As the bill makes its way through the system, it will be important to keep an eye on what happens with these provisions. If the language regarding same-sex couples is still there if this becomes a law, these couples may need to challenge the law in the courts in order to be able to use a surrogate.

Ohio same-sex parents required to adopt to have both parents on birth certificate

In Ohio, when a child is born, the mother and father are listed on the birth certificate. The state requires one woman and one man to be listed. If a same-sex couple uses a donor to have a child, only one will be listed on the birth certificate. If the other parent wishes to obtain parental rights, they will have to go through the adoption process.

This is not practical for many couples, because adoption is expensive. Some same-sex couples have filed a lawsuit in federal court because they feel marriage at the time of the birth of the child should grant rights to both parents. Similar lawsuits have been filed in other states, and the same-sex couples have been successful in their efforts to have these laws changed.

Alabama case highlights ongoing necessity of step-parent adoptions for same-sex couples

Notwithstanding the fact that more states are allowing same-sex parents to both be listed on their child’s birth certificate without legal proceedings, it is important to note that having one’s name on a birth certificates is NOT the same as establishing parental rights under the state’s relevant parentage laws.

A birth certificate is merely evidence of parentage; a court order or judgment is required to establish unassailable parental rights in both parents when one of the parents neither gives birth to nor contributes genetic material to the child. It is still conservative practice for all same-sex couples having children to conduct a step-parent adoption for the purpose of having enforceable parental rights in all states in the U.S. regardless of each state’s law regarding marriage and/or parenting.

This is highlighted by the recent U.S. Supreme Court decision in V.L. v. E.L., et al. In that case, a lesbian couple resided in Georgia, had a child together, and completed a step-parent adoption, as recommended. The couple then moved to Alabama, separated, and the genetic mother disputed her partner’s legal parentage, essentially attempting to terminate her pre-existing parental rights under the Georgia court order. Alabama courts voided the Georgia adoption and held that the non-biological mother had not parental rights.
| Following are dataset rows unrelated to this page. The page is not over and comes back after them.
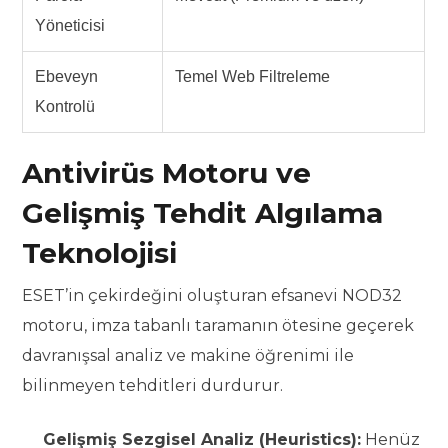
Yöneticisi
Ebeveyn
Temel Web Filtreleme
Kontrolü
Antivirüs Motoru ve
Gelişmiş Tehdit Algılama
Teknolojisi
ESET’in çekirdeğini oluşturan efsanevi NOD32
motoru, imza tabanlı taramanın ötesine geçerek
davranışsal analiz ve makine öğrenimi ile
bilinmeyen tehditleri durdurur.
Gelişmiş Sezgisel Analiz (Heuristics):
Henüz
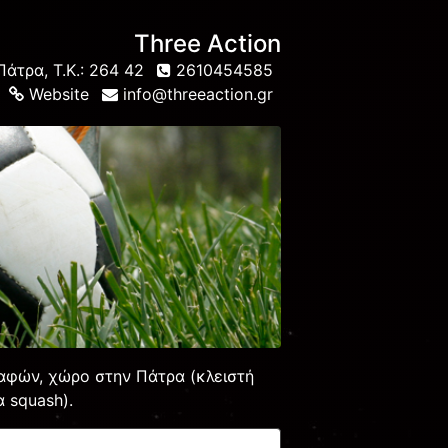
Three Action
άτρα, Τ.Κ.: 264 42
2610454585
Website
info@threeaction.gr
αφών, χώρο στην Πάτρα (κλειστή
 squash).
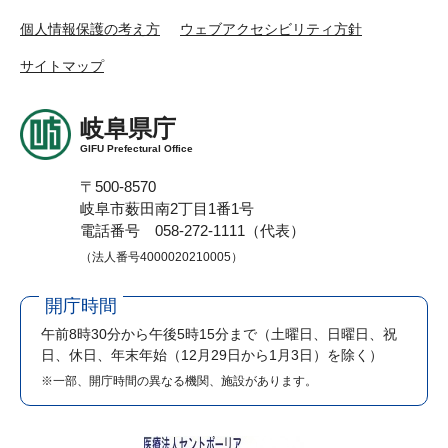
個人情報保護の考え方
ウェブアクセシビリティ方針
サイトマップ
岐阜県庁
GIFU Prefectural Office
〒500-8570
岐阜市薮田南2丁目1番1号
電話番号 058-272-1111（代表）
（法人番号4000020210005）
開庁時間
午前8時30分から午後5時15分まで
（土曜日、日曜日、祝
日、休日、年末年始（12月29日から1月3日）を除く）
※一部、開庁時間の異なる機関、施設があります。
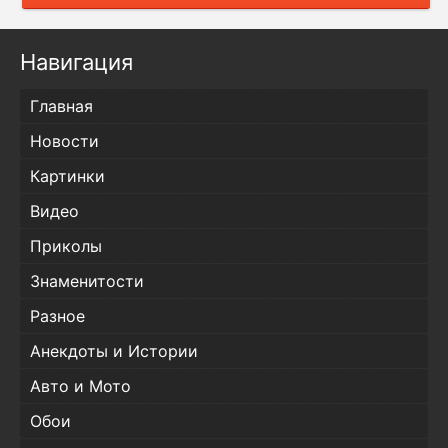
Навигация
Главная
Новости
Картинки
Видео
Приколы
Знаменитости
Разное
Анекдоты и Истории
Авто и Мото
Обои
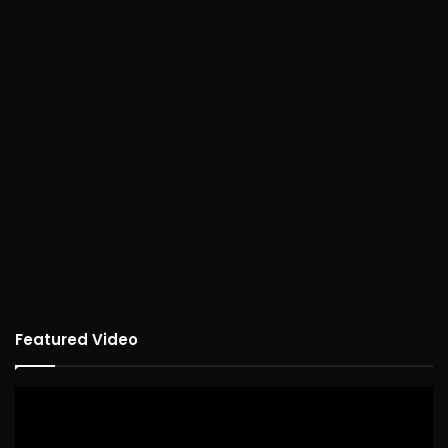
Featured Video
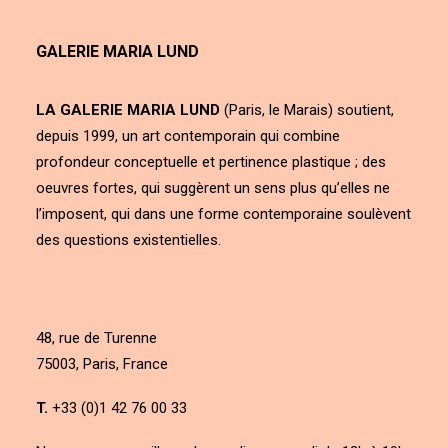
GALERIE MARIA LUND
LA GALERIE MARIA LUND
(Paris, le Marais) soutient,
depuis 1999, un art contemporain qui combine
profondeur conceptuelle et pertinence plastique ; des
oeuvres fortes, qui suggèrent un sens plus qu’elles ne
l’imposent, qui dans une forme contemporaine soulèvent
des questions existentielles.
48, rue de Turenne
75003, Paris, France
T.
+33 (0)1 42 76 00 33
The Supreme Court overturned that state court ruling, stating that full faith and credit (under which each state must give effect to court judgments from other states) required Alabama to recognize the Georgia adoption and the non-biological mother’s rights established thereunder. Without the step-parent adoption, the non-biological mother may have lost all her rights to her intended child!

What this means for you

Whether you are looking to start your family or you already have children, if you are in a same-sex relationship, you have to take the time to research the laws in your home state. Because these laws are so different, you need to speak to an experienced attorney about the steps you should take to ensure that you are able to remain involved in your child’s life no matter what happens to your relationship.